Wolf is the person I might have become if I had never started getting serious about writing, joined a band, started a zine, started looking into what others in my field of endeavour were doing, traveled out around the country and seeing what was going on, raising hell and bleeding out loud until I caught the ear of the people in my life who would become important–friends, lovers, collaborators, the people in the world you can truly talk to.
That’s why, when I talk to people who are maybe introverted and beaten down, I try to make them understand that you need to go forward in life. Because life’s going to go forward whether you do or not, and if you don’t crack open in a good way, you might run the risk of cracking open in a really BAD way.

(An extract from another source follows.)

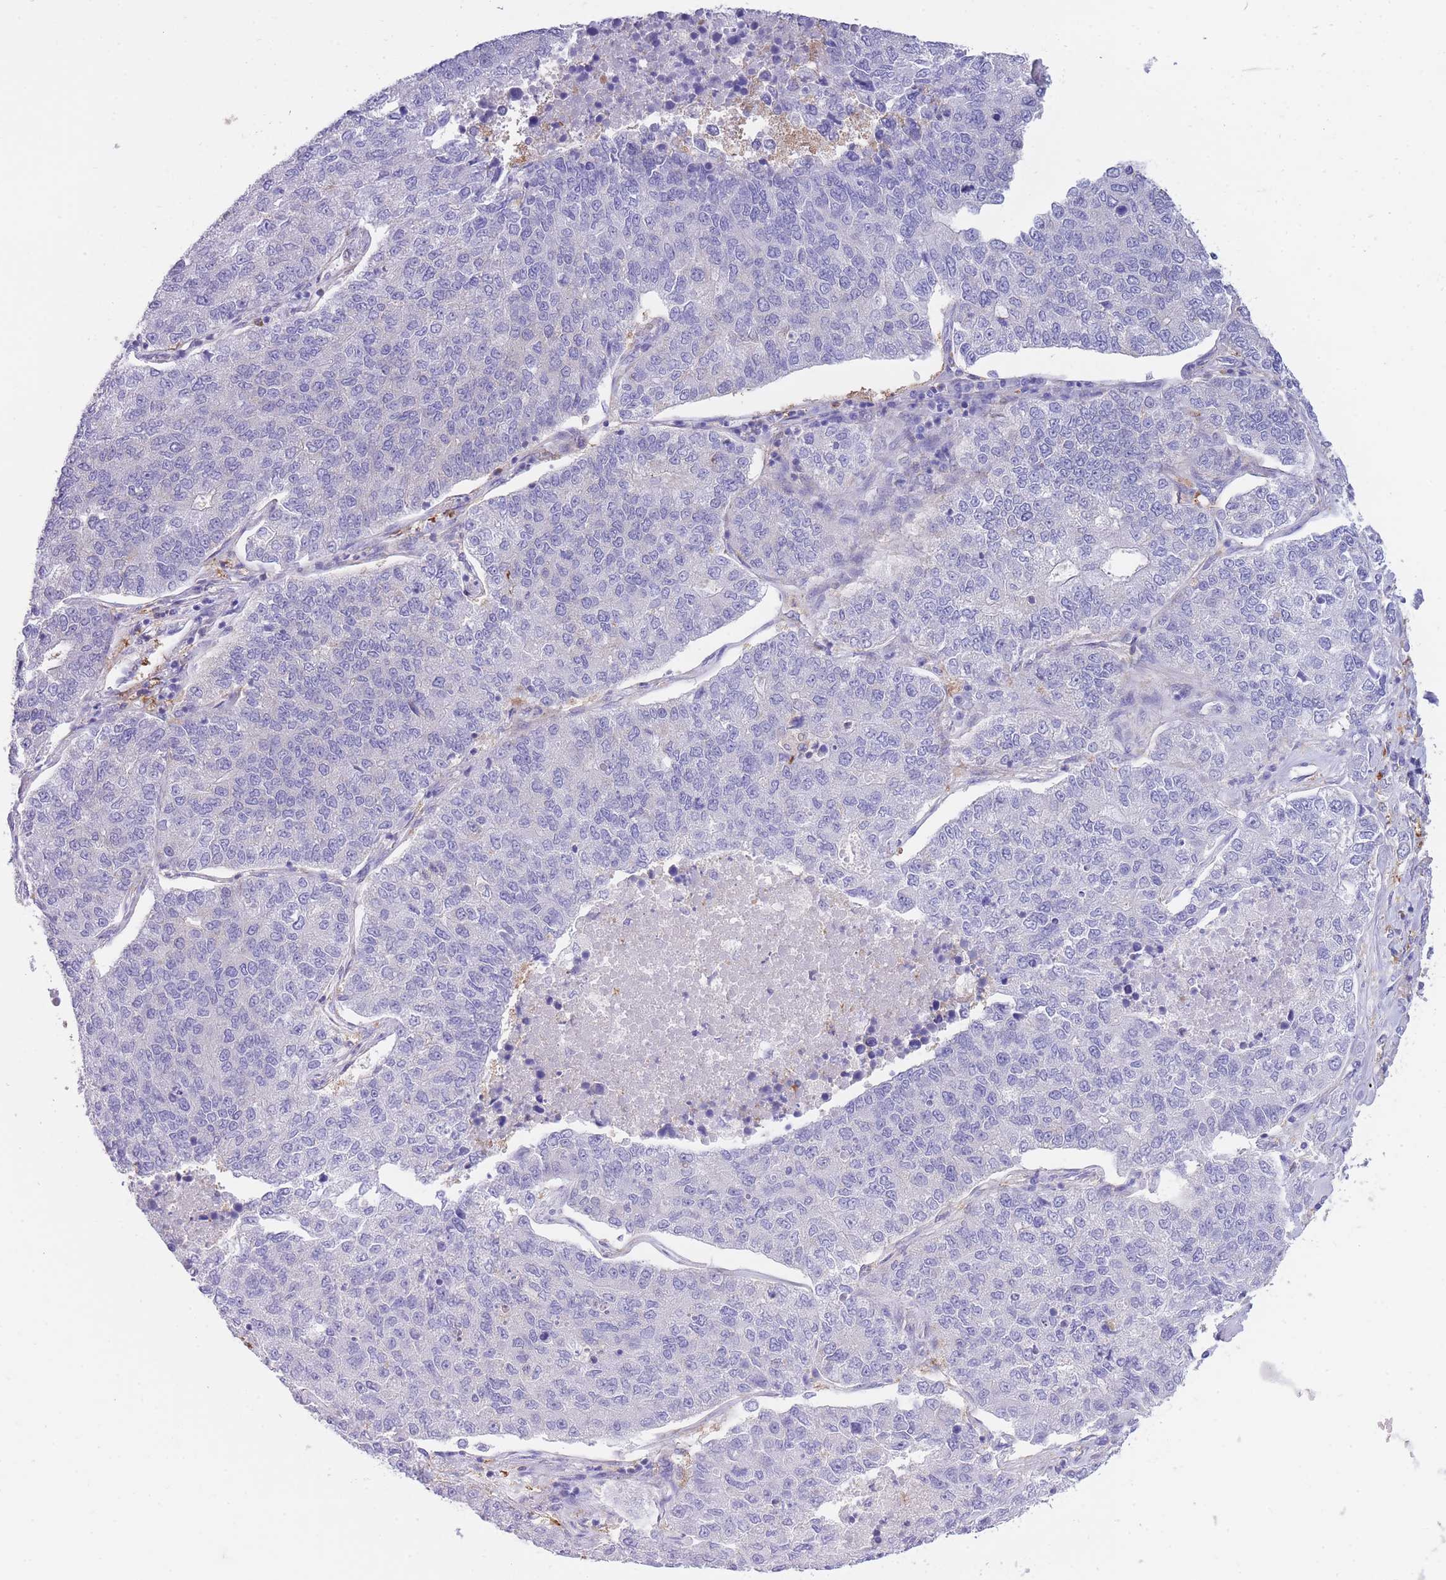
{"staining": {"intensity": "negative", "quantity": "none", "location": "none"}, "tissue": "lung cancer", "cell_type": "Tumor cells", "image_type": "cancer", "snomed": [{"axis": "morphology", "description": "Adenocarcinoma, NOS"}, {"axis": "topography", "description": "Lung"}], "caption": "Immunohistochemistry (IHC) image of lung cancer stained for a protein (brown), which displays no positivity in tumor cells. (Stains: DAB (3,3'-diaminobenzidine) immunohistochemistry (IHC) with hematoxylin counter stain, Microscopy: brightfield microscopy at high magnification).", "gene": "NAMPT", "patient": {"sex": "male", "age": 49}}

When I came into the Slam scene (circa late ‘90s/early oughts) much of what the poets were slinging seemed to be consisting of a couple of different themes—either privileged white boys pretending to be something other than themselves or people taking one or another position as an attempt to dispense some cozy nugget of wisdom…I found both factors to be bad, fake and offensive, but especially the second group. I haven’t got any great answers to the world’s problems or a whole lot of wisdom to dispense as if I were the zen equivalent to a gumball machine. I guess I’ve got that last bit, so take it for whatever it’s worth.